# Help me please



## Guest (Mar 19, 2005)

Hey everyone, I'm sorta new here but ive looked around and seen basically no good advice for me. So I'm asking for help.

I keep on trying new meds but none seem to work much, so I think I need some therapy or self therapy to help me. And no, staring at objects for a long time, or anything like that does not help me at all. I need some sort of mental process or something to help bring me back. I'm really sick of bullcrap advice that wont help anyone ok, I mean ive cut, ive thought seriously about hanging myself, etc etc. I just want my life back I mean im only 15 and I've already had hardcore dp for 5 years now and im fed up. And no I don't and have never done drugs to caus my dp, its just plain chronic dp, probably related to my ocd and extreme anxiety. So please give some GOOD ACTUAL advice for me ok? I'm down to my last...


----------



## kchendrix (Feb 28, 2005)

I wish it were all so easy, I like you , am frustrated, I spend a lot of time and have spent a lot of money. Thoughts of hurting oneself I think are normal to have, but don't carry it out. Seek help from a good therapist in your area, Your parents insurance should cover it. I am as lost as you are, but I want to be with my family , don't loose site of hope, that is what you have is hope. I am angry that there is no magic pill, no special trick, that I have found anyway... The only help I can find is the hope and faith that God will show me the way. I know how alone you feel , because I feel it too. But there was a time when i wasn't this way, so that gives me hope to find the way back to myself. It is weird it is scary but this is me right now..Frustrating I know. We all know. I wish I had more then hope to offer. I too want an answer to this .

Peace My friend!


----------



## Guest (Nov 20, 2005)

guitardude,

I am writing this because i think i can very much relate to you. I'm 19 years old and am pretty close in age to you, so i wont give u bs advice that i dont know what im talkin about.

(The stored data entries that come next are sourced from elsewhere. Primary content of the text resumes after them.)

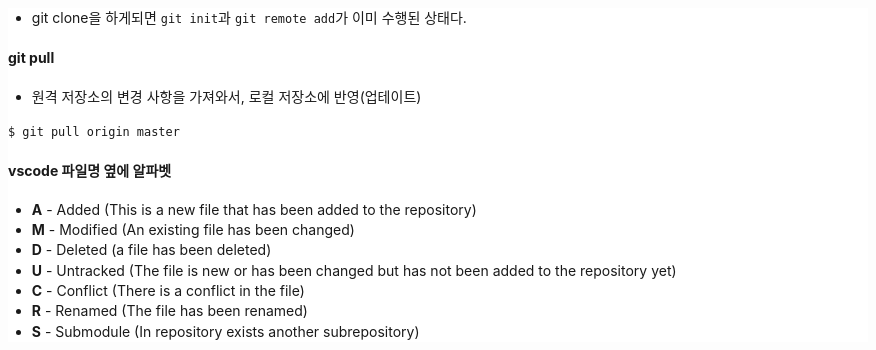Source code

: - git clone을 하게되면 `git init`과 `git remote add`가 이미 수행된 상태다.



#### git pull

- 원격 저장소의 변경 사항을 가져와서, 로컬 저장소에 반영(업테이트)

```bash
$ git pull origin master
```





#### vscode 파일명 옆에 알파벳

- **A** - Added (This is a new file that has been added to the repository)
- **M** - Modified (An existing file has been changed)
- **D** - Deleted (a file has been deleted)
- **U** - Untracked (The file is new or has been changed but has not been added to the repository yet)
- **C** - Conflict (There is a conflict in the file)
- **R** - Renamed (The file has been renamed)
- **S** - Submodule (In repository exists another subrepository)



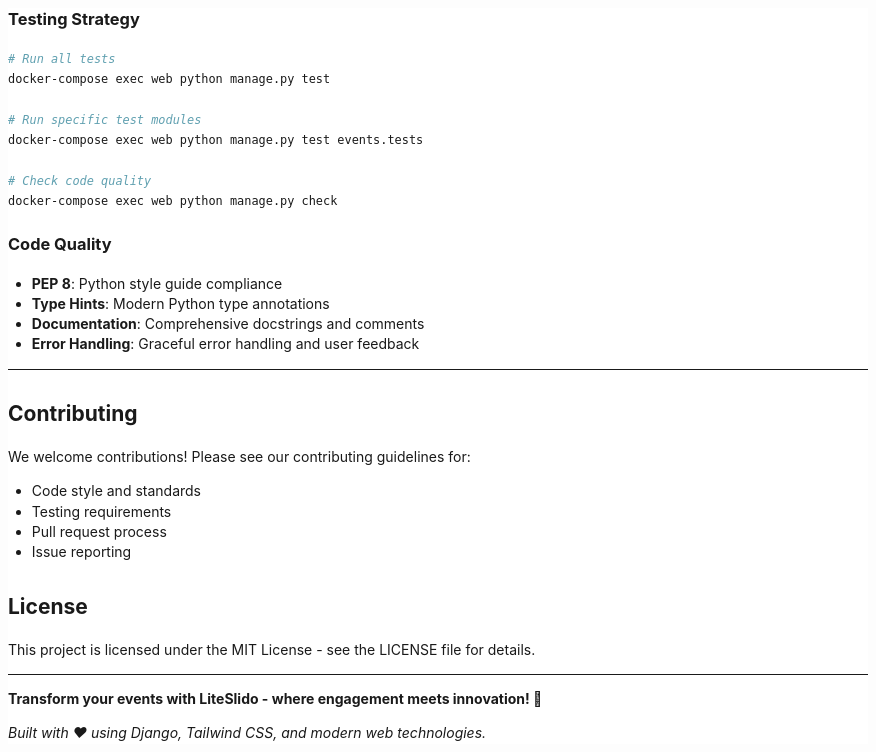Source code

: ### Testing Strategy
```bash
# Run all tests
docker-compose exec web python manage.py test

# Run specific test modules
docker-compose exec web python manage.py test events.tests

# Check code quality
docker-compose exec web python manage.py check
```

### Code Quality
- **PEP 8**: Python style guide compliance
- **Type Hints**: Modern Python type annotations
- **Documentation**: Comprehensive docstrings and comments
- **Error Handling**: Graceful error handling and user feedback

---

## Contributing

We welcome contributions! Please see our contributing guidelines for:
- Code style and standards
- Testing requirements
- Pull request process
- Issue reporting

## License

This project is licensed under the MIT License - see the LICENSE file for details.

---

**Transform your events with LiteSlido - where engagement meets innovation! 🚀**

*Built with ❤️ using Django, Tailwind CSS, and modern web technologies.*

I first developed this stuff when i was around your age actually, i think sixteen. But i had been going through some major depression and anxiety and shit before that.

JUST REMEMBER THE PROCESS IS VERY BASIC. (don't confuse basic with simple or easy). but the process for recovery is very basic. But you have to do the things for them to work. You have to get out and put your mind on other things, as impossible as it seems, you have to exercise, you may have to work some issues out in therapy. But i know how you felt there was a time when i felt like dying each day for a period of 3 years. i was hospitalized like fifty million times and even arrested. It sucks, and it is a nightmare.

But there is hope. There are excellent suggestions on this forum, particularly this one you posted on. read them and you HAVE TO do the important things.

just take it easy i know its damn near impossible, but you will find your way out of this if you are determined.

eros


----------